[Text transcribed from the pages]
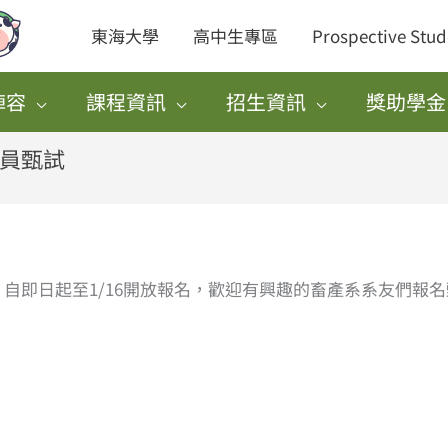
東海大學
高中生專區
Prospective Stud
陣容
課程資訊
招生資訊
獎助學金
術員甄試
，自即日起至1/16開放報名，歡迎有興趣的畜產系系友們報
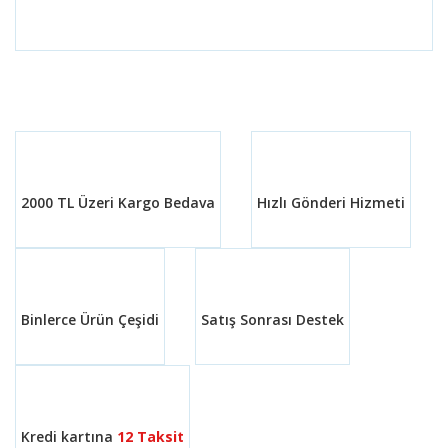
Bu ürünün fiyat bilgisi, resim, ürün
açıklamalarında ve diğer konularda yetersiz
Bu ürüne ilk yorumu siz yapın!
gördüğünüz noktaları öneri formunu
kullanarak tarafımıza iletebilirsiniz.
Görüş ve önerileriniz için teşekkür ederiz.
Yorum Yaz
Ürün resmi kalitesiz, bozuk veya
görüntülenemiyor.
Ürün açıklamasında eksik bilgiler bulunuyor.
2000 TL Üzeri Kargo Bedava
Hızlı Gönderi Hizmeti
Ürün bilgilerinde hatalar bulunuyor.
Ürün fiyatı diğer sitelerden daha pahalı.
Bu ürüne benzer farklı alternatifler olmalı.
Binlerce Ürün Çeşidi
Satış Sonrası Destek
Gönder
Kredi kartına
12 Taksit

**WHAT YOU HAVE TO DO**
Repeat every line of the material above word for word, leaving out the pictures.

**TASK OUTPUT**
東海大學
高中生專區
Prospective Stud
陣容
課程資訊
招生資訊
獎助學金
術員甄試
，自即日起至1/16開放報名，歡迎有興趣的畜產系系友們報
Bu ürünün fiyat bilgisi, resim, ürün
açıklamalarında ve diğer konularda yetersiz
Bu ürüne ilk yorumu siz yapın!
gördüğünüz noktaları öneri formunu
kullanarak tarafımıza iletebilirsiniz.
Görüş ve önerileriniz için teşekkür ederiz.
Yorum Yaz
Ürün resmi kalitesiz, bozuk veya
görüntülenemiyor.
Ürün açıklamasında eksik bilgiler bulunuyor.
2000 TL Üzeri Kargo Bedava
Hızlı Gönderi Hizmeti
Ürün bilgilerinde hatalar bulunuyor.
Ürün fiyatı diğer sitelerden daha pahalı.
Bu ürüne benzer farklı alternatifler olmalı.
Binlerce Ürün Çeşidi
Satış Sonrası Destek
Gönder
Kredi kartına
12 Taksit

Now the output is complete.